A bit of background first: I'm currently using Hibernate Search 4.2 in my Java web application and I deal with write heavy Lucene Indexes in which I store quite a bit of data. An indexing operation of single object stored in my biggest index takes around 1 second when using the directory-based indexmanager.

To improve performance, I switched the indexmanager to near-real-time and the performance improved leaps and bounds, but now I would like to implement zero downtime deployments using Tomcat Parallel Deployments (which allows me to have 2 different versions of the same application side-by-side in a single Tomcat) and I have found out that I can't use the near-real-time indexmanager anymore because it buffers the modifications in memory and avoids flushing to disk until the buffer ram is full or the application shuts down.

My question is: what alternative solutions do I have in this situation? I would like to keep the indexing process as synchronous as possible.

I have taken a look at the code of Hibernate Search and I have seen that the there are different commit policies and a class called IndexWriterHolder that allows me to commit and flush writes, but I'm not sure if or how those APIs are publicly exposed.

I've also seen that Lucene 4 implements concurrent flushing and I've discovered the max_thread_states flag in Hibernate Search 5 that allows me to specify the number of concurrent writer threads per IndexWriter, but I've never used it before and I'm not sure if concurrent flushing would help in my situation.

Any help is greatly appreciated. Thank you.

1

1 Answers

0
votes

Great question. The short answer is that this is currently not possible.

The IndexWriterHolder is indeed not public API and would be tricky to expose as it handles a queue in a background thread: invoking it directly rather than by scheduling events into the queue would be racy.

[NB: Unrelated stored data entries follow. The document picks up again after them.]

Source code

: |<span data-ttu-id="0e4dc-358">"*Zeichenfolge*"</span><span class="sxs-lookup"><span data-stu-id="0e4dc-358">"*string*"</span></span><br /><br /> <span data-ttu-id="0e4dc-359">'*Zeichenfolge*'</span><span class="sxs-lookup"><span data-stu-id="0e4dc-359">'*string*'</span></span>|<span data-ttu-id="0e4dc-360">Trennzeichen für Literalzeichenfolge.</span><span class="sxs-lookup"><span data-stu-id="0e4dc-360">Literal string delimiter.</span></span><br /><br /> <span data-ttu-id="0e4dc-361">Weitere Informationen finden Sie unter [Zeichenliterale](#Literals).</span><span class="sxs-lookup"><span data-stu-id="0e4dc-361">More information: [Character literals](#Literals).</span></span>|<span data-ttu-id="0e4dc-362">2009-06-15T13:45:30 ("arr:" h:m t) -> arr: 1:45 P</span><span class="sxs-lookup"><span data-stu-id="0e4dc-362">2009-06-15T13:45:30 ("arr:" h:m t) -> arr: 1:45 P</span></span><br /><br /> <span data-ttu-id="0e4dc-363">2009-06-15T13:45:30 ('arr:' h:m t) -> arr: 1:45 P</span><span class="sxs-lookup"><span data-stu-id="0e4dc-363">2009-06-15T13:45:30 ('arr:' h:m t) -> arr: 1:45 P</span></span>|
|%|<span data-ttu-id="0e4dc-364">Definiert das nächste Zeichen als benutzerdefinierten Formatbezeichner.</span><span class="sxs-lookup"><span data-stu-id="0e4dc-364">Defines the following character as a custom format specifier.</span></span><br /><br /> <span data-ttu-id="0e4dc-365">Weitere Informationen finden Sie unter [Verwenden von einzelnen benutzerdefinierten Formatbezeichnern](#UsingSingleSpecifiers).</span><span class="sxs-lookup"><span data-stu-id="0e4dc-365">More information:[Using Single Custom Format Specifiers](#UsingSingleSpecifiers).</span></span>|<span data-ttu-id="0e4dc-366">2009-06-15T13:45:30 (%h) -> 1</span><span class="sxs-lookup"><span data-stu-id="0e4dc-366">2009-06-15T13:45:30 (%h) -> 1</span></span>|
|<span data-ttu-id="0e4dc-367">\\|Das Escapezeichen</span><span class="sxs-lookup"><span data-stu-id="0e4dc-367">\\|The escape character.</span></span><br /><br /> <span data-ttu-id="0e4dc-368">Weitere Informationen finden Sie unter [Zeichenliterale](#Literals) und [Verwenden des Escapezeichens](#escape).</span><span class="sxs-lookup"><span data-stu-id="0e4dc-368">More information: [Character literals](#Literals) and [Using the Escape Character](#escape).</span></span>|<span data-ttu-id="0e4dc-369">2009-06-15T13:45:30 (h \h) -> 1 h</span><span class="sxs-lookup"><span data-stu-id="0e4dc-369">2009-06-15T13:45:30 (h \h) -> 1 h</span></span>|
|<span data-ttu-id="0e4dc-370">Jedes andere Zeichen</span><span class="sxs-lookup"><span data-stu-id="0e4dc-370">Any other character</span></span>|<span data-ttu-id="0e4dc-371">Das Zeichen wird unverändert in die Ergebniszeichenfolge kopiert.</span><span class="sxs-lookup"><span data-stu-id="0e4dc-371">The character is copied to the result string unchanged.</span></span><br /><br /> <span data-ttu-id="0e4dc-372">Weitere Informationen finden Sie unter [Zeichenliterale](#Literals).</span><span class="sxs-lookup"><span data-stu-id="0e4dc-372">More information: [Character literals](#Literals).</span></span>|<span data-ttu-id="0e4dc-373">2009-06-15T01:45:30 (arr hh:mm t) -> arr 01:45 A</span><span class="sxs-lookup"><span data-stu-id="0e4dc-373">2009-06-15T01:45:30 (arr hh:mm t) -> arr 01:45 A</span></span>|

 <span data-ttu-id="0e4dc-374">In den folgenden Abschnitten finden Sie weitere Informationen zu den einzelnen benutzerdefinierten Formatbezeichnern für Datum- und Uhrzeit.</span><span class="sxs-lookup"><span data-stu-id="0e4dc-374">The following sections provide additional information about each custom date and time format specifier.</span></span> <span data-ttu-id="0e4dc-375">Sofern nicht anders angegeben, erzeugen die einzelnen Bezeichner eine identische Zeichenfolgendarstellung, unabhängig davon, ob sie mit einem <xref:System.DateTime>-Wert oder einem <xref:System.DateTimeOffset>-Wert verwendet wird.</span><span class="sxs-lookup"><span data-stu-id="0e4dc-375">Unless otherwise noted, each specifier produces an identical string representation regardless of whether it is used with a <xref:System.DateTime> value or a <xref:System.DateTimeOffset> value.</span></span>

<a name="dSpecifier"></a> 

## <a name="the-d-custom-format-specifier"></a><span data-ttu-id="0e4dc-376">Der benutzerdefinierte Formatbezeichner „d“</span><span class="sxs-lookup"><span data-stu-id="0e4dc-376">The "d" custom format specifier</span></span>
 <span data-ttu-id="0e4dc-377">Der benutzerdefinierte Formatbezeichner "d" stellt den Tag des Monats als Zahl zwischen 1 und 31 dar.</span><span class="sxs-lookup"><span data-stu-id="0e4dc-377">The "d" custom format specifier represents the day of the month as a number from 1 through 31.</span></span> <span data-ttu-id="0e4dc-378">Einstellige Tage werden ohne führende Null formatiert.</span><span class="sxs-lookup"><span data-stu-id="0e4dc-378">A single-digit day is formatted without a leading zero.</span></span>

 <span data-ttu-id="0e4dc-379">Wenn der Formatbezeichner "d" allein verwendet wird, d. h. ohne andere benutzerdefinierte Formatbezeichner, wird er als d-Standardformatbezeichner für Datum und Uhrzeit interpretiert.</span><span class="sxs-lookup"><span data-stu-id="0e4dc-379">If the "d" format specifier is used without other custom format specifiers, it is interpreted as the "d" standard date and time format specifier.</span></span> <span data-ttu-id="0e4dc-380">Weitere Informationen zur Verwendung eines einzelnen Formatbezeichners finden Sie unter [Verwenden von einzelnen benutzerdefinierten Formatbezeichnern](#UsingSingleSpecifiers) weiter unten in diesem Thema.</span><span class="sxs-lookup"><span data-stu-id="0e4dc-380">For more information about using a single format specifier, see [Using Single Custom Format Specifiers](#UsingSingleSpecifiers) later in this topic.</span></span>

The concurrent flushing capabilities of Lucene are being used automatically, when safe; for example during MassIndexing; I don't expect the max_thread_states property would help you much, but it's worth trying the other tuning options.

I'm one of the Hibernate Search developers and wasn't aware of Tomcat's Parallel Deployments: it sounds like an interesting feature which we could explore supporting. Please open a feature request on JIRA or start a conversation on the forums to better help us understand how this could work.